| June 13, 2016 | Culture
After 50 Years, Snowmass’s sheep ranch-turned-global artists haven remains atop Aspen’s art scene.
Cultivating culture: Founder Paul Soldner leads a tour of Anderson Ranch in 1981. In addition to its intensive residency programs, the sprawling, immersive artists’ enclave offers more than 150 workshops each summer.
When world-renowned ceramicist Paul Soldner decided, in 1966, to convert a four-and-a-half-acre Snowmass Village sheep ranch into artist studios and galleries, he had a clear vision for the type of institution he wanted it to become. In fact, Soldner—who passed away at his winter home in Claremont, California, in 2011—penned a letter to the community explicitly outlining his mission. “The first thing he said,” says current Anderson Ranch Executive Director Nancy Wilhelms, “is that we’re a center, not a school. We’re different.”
Since those early days, the Ranch has served as Aspen’s fount of artistic inspiration and creativity. But, 50 years later, Soldner’s legacy extends far beyond the Roaring Fork Valley.

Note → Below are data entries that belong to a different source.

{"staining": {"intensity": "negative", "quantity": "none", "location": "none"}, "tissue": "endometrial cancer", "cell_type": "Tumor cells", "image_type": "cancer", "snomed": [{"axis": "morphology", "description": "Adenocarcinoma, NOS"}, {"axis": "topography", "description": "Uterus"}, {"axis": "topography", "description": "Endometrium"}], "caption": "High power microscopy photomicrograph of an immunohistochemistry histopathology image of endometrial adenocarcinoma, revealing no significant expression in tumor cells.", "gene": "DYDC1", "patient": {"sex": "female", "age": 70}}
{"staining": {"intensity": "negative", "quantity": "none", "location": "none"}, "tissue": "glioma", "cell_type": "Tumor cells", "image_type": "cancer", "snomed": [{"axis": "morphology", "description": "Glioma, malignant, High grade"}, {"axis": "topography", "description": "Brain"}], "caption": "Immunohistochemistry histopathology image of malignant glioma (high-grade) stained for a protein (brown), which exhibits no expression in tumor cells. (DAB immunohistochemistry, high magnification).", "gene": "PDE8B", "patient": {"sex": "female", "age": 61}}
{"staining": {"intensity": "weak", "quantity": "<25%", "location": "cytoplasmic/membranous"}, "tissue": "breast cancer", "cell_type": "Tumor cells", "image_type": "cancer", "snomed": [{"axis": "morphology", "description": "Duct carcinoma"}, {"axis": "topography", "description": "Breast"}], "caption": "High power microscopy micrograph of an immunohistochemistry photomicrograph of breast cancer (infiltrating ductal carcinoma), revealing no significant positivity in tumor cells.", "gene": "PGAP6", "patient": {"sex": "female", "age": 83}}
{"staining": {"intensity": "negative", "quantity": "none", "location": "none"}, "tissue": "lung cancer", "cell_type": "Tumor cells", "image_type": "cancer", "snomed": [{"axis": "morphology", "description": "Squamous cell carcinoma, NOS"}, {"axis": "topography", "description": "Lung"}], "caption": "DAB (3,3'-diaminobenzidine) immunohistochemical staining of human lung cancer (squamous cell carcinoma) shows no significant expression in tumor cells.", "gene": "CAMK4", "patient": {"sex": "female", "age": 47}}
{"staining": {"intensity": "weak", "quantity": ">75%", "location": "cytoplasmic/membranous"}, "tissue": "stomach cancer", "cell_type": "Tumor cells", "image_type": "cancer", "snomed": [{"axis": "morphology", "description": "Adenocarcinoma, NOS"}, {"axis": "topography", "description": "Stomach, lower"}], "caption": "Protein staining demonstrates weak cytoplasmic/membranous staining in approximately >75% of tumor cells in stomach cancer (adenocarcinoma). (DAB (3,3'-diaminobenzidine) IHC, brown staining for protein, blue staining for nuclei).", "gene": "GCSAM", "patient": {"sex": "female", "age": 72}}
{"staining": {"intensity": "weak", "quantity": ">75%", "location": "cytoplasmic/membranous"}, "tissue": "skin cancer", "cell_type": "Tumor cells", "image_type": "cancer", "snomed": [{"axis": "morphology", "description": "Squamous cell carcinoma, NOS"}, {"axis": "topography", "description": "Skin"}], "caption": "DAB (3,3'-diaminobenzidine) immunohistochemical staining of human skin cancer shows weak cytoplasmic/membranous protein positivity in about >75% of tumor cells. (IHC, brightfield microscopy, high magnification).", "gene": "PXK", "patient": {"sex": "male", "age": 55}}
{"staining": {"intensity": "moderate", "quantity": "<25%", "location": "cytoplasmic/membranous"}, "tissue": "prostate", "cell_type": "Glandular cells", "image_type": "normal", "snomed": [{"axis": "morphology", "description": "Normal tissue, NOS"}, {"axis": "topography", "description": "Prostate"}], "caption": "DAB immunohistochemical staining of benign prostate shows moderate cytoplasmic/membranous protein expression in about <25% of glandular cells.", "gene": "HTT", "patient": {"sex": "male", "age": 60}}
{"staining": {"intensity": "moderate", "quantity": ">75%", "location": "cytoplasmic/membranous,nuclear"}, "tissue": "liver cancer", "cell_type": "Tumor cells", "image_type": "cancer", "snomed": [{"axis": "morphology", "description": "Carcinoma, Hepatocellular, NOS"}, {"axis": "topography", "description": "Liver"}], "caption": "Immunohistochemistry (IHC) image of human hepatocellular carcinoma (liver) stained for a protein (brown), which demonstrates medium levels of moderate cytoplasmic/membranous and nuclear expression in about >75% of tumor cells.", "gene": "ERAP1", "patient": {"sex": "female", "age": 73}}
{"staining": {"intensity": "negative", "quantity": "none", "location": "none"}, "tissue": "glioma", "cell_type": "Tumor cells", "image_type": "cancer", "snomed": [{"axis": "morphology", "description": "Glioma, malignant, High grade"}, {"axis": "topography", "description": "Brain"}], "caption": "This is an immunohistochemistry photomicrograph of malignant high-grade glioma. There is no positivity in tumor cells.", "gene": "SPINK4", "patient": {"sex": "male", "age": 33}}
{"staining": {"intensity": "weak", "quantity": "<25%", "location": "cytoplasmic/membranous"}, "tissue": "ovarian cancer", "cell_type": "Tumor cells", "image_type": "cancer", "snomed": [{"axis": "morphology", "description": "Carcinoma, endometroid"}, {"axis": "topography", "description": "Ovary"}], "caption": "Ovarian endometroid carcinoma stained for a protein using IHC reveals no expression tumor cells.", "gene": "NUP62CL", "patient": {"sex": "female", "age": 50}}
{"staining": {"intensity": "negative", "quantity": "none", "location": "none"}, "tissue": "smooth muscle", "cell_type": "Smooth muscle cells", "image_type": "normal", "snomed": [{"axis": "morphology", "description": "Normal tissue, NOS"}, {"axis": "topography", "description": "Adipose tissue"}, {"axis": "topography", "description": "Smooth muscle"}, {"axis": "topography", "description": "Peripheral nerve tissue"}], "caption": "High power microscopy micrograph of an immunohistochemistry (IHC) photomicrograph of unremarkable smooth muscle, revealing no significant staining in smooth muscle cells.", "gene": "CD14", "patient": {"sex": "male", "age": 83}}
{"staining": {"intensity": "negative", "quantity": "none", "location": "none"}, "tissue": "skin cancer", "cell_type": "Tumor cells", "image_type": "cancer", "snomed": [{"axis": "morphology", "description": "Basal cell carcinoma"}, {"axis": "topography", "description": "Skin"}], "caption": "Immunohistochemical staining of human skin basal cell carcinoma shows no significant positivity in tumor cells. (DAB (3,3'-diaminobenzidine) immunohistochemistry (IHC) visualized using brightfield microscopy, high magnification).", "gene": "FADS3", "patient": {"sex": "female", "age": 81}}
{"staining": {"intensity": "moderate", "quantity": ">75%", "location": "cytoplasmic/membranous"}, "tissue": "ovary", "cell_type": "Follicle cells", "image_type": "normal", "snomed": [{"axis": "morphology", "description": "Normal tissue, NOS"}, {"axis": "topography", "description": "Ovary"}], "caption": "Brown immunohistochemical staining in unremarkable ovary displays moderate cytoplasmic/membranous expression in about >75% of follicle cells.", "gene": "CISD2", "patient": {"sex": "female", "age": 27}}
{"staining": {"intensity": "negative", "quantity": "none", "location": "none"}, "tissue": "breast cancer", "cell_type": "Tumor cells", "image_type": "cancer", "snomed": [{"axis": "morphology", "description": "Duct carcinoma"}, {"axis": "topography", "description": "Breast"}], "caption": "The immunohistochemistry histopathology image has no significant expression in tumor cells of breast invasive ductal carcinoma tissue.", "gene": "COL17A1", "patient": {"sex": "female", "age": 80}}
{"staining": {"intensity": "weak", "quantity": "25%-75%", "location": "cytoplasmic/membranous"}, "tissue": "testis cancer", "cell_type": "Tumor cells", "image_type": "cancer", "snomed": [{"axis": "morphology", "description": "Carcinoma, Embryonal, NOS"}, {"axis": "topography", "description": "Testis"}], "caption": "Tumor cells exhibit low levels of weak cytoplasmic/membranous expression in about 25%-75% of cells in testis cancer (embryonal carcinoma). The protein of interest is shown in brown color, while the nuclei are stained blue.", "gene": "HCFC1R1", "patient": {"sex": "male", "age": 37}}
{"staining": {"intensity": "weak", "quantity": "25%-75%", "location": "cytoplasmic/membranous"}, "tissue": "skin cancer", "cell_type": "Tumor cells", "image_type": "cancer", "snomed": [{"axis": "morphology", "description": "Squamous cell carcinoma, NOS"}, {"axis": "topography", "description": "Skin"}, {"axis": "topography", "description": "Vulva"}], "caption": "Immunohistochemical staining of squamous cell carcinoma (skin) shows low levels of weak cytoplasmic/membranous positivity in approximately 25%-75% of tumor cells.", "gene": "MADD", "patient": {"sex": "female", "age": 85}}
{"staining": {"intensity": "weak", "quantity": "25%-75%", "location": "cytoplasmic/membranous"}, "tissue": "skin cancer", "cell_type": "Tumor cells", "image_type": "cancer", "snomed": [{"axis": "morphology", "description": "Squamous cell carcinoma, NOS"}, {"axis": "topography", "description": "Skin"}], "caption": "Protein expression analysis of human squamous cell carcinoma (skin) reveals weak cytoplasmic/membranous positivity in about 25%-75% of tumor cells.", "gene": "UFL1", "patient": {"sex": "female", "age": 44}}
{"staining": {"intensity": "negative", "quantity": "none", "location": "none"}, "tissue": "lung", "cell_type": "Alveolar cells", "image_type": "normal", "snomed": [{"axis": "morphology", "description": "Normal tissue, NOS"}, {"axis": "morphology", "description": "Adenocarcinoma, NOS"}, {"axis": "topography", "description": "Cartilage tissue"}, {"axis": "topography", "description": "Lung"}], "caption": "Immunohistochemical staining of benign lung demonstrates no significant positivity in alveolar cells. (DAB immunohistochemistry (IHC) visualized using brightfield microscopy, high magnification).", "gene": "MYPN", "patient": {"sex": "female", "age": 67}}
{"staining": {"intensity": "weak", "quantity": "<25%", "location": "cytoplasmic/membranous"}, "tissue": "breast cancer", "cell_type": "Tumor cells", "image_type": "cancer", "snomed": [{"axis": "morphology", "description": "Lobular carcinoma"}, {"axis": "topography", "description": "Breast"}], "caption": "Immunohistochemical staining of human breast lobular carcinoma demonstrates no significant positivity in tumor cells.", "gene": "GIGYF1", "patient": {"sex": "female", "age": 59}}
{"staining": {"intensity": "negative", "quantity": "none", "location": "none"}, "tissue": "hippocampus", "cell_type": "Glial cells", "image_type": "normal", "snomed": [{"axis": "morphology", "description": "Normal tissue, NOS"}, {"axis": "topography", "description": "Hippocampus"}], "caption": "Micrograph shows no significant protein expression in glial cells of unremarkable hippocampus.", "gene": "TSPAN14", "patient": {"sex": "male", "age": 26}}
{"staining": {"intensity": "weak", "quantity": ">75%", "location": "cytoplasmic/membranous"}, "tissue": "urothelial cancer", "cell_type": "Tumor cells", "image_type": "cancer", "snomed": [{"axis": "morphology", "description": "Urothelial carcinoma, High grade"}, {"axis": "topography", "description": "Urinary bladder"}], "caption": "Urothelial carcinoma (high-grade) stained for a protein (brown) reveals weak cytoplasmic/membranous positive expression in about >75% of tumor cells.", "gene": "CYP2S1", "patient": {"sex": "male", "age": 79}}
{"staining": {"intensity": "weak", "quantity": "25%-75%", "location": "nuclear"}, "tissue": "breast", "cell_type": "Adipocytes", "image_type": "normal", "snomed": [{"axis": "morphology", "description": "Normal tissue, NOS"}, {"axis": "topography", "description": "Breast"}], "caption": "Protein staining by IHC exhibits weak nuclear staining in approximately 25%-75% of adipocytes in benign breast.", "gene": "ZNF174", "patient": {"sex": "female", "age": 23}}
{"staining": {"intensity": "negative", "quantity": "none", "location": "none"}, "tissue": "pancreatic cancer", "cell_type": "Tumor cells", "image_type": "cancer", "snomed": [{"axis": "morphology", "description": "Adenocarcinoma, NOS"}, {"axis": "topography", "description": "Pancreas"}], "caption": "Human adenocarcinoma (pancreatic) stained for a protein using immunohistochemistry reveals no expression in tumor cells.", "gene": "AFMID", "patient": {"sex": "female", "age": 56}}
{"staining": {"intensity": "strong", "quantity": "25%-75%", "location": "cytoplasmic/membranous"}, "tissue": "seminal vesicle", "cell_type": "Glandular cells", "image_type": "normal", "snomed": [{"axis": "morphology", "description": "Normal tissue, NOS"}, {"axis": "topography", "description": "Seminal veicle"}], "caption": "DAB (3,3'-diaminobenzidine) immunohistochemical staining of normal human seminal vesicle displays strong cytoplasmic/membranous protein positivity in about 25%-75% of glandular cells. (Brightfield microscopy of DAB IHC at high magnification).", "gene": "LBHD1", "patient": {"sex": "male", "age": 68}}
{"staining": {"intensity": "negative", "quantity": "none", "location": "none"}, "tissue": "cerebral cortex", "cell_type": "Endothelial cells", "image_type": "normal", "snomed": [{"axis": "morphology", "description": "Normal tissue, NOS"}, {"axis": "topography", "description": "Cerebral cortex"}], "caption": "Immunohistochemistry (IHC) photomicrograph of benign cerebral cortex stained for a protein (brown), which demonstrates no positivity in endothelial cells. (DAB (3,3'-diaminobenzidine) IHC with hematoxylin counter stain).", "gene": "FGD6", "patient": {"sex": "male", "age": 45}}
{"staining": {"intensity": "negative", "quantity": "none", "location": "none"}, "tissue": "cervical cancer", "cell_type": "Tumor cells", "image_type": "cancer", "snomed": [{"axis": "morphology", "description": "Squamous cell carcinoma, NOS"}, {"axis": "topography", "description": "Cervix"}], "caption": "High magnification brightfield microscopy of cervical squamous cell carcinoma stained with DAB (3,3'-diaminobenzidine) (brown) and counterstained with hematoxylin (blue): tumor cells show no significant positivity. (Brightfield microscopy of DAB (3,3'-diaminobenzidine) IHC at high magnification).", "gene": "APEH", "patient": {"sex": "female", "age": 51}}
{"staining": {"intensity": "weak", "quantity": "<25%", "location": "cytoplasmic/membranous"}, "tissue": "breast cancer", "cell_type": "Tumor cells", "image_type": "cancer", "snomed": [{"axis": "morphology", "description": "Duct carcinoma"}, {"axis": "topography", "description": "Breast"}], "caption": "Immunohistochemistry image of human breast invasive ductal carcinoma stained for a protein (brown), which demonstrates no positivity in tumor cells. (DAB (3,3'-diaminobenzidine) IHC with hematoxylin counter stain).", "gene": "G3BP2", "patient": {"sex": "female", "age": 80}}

Last year, legendary painter and printmaker Frank Stella was the recipient of the nonprofit’s National Artist Award (this year photographer and MacArthur Fellow Carrie Mae Weems will be celebrated). “You can come here as a student and talk to Frank Stella as he’s walking through the studios, have him talk about life, work, and inspiration, then go back to your own workshop and go to work,” says Wilhelms. “It’s quite amazing.” The 50th anniversary celebrations will culminate in a week of workshops, guest lectures, and exhibitions July 17–22, with more events scheduled throughout the year. “Here, art is not just a professional endeavor,” says Wilhelms. “It’s a way of life.”